Schools are threatening legal action against the Government over spending cuts that could rob up to 50,000 teenagers of their sixth-form places in September.
Headteachers are warning they will have to drop A-level subjects such as French and German and further maths if they do not get the cash reinstated.
Rob Bevan, head of the 1,000-pupil Southend High School for Boys in Essex, accused the Government of "incompetence" and bordering between being "disingenuous and dishonest" over the preparation of sixth-form budgets.
He faces the loss of £80,000 (6 per cent) from his sixth-form budget – effectively meaning at least 10 pupils will not be funded from this September.
A similar picture emerges in other secondary schools, sixth-forms and further education colleges throughout the country – with the worst affected facing losses of more than £160,000 (the equivalent of 40 pupils' places). Overall, the budget cut has been estimated at around £200m.
Mr Bevan, whose school is one of the 164 remaining state grammar schools in the UK, said: "We wouldn't change our offer of places for September because we're committed to the students who have signed up for education.
"But in the long run, if this money is not found we'd have to look at subjects taken by a minority of students. These could be French, German, further maths, design and technology and music technology."
Mr Bevan, an executive member of the Association of Teachers and Lecturers, said schools were considering seeking a judicial review of the decision by the Learning and Skills Council, the body responsible for funding post-16 education. It would be a "class action", with as many schools as possible signing up.
Heads base their case on the fact that they received letters at the beginning of March from the LSC detailing what was then described as their "final budget notification". On 31 March, a day before the new budget came into forced, they received a new email outlining the cuts.
The LSC argued that it had understimated the number of youngsters planning to stay on in education as a result of the recession.
"It was bizarre," said Mr Bevan. "They actually mentioned the cut (in pupil funding) in a footnote on the 13th page (of the email attachment).

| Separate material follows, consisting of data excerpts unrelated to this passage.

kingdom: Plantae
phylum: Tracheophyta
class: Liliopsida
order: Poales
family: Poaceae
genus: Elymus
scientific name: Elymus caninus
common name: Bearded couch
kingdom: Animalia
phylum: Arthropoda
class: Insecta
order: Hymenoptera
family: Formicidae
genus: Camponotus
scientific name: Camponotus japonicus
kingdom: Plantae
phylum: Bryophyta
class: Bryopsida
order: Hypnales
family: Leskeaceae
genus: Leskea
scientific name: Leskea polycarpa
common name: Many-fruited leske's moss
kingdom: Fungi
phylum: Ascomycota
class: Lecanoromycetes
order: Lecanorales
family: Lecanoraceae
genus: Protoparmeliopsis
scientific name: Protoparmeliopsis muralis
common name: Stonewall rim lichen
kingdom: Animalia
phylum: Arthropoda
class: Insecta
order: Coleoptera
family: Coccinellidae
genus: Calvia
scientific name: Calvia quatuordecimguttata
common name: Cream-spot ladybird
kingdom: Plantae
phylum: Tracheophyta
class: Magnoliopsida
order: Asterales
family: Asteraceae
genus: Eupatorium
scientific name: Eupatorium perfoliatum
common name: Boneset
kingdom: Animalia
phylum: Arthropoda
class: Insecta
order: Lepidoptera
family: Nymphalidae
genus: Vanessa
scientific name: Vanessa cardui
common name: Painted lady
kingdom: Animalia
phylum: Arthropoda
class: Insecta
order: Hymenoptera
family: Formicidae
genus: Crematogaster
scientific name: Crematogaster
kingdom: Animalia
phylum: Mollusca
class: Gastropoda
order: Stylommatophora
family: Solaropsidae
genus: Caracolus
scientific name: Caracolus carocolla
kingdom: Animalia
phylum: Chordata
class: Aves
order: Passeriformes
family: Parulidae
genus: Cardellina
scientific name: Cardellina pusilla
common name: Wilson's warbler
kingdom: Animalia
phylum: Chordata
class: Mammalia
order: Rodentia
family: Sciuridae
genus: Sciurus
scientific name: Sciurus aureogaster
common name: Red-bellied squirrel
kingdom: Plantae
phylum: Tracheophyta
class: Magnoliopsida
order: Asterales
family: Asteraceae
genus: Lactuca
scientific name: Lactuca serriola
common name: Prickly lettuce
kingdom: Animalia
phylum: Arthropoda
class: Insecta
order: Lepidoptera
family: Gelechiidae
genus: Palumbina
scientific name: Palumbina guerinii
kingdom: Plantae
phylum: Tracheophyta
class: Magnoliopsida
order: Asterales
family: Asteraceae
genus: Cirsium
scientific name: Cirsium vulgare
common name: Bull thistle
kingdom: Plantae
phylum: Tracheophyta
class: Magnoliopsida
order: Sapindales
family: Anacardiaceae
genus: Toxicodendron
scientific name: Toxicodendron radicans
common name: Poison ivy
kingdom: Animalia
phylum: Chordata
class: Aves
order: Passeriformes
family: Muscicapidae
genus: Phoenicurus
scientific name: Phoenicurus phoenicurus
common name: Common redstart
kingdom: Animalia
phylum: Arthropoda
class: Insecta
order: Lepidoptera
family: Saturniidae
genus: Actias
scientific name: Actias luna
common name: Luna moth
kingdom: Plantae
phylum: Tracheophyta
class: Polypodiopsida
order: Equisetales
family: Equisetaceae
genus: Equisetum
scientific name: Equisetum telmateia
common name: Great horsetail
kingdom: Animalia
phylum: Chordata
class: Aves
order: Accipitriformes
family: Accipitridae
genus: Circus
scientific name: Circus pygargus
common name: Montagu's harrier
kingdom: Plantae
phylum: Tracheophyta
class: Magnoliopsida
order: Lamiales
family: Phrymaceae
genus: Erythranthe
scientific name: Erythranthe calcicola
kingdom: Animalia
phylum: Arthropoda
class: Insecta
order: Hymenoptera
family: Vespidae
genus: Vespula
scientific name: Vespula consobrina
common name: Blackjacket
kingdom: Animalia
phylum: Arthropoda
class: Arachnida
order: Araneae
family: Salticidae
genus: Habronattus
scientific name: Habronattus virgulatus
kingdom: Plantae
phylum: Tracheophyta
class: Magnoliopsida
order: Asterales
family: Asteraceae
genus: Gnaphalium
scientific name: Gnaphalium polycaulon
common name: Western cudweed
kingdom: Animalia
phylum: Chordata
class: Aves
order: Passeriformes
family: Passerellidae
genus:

I would go so far as to say it is dishonest – bordering between disingenuous and dishonest."
Michael Gove, the Tories' schools spokesman, said: "Anyone would say it was catatrophic incompetence to say something was final when it was provisional." He said Schools Secretary Ed Balls could not escape blame, because his department had an observer on the LSC.
Teachers' leaders have pointed out the shortfall in funding threatens at least three government objectives: raising the education leaving age to 18; increasing the number of youngsters opting for higher education to fifty per cent; and persuading more 14 to 19-year-olds to study its flagship new diplomas.
When he addressed the conference on Monday, Mr Balls said: "The numbers of young people wanting to stay on in school are considerably higher than last year." He hinted that extra money would arrive as a result of the Budget next week. "Give us until the end of April to try and sort out the funding," he said.
Earlier this year the LSC's chief executive Mark Haysom resigned after it emerged nearly 80 colleges would not have enough money to carry out promised building works.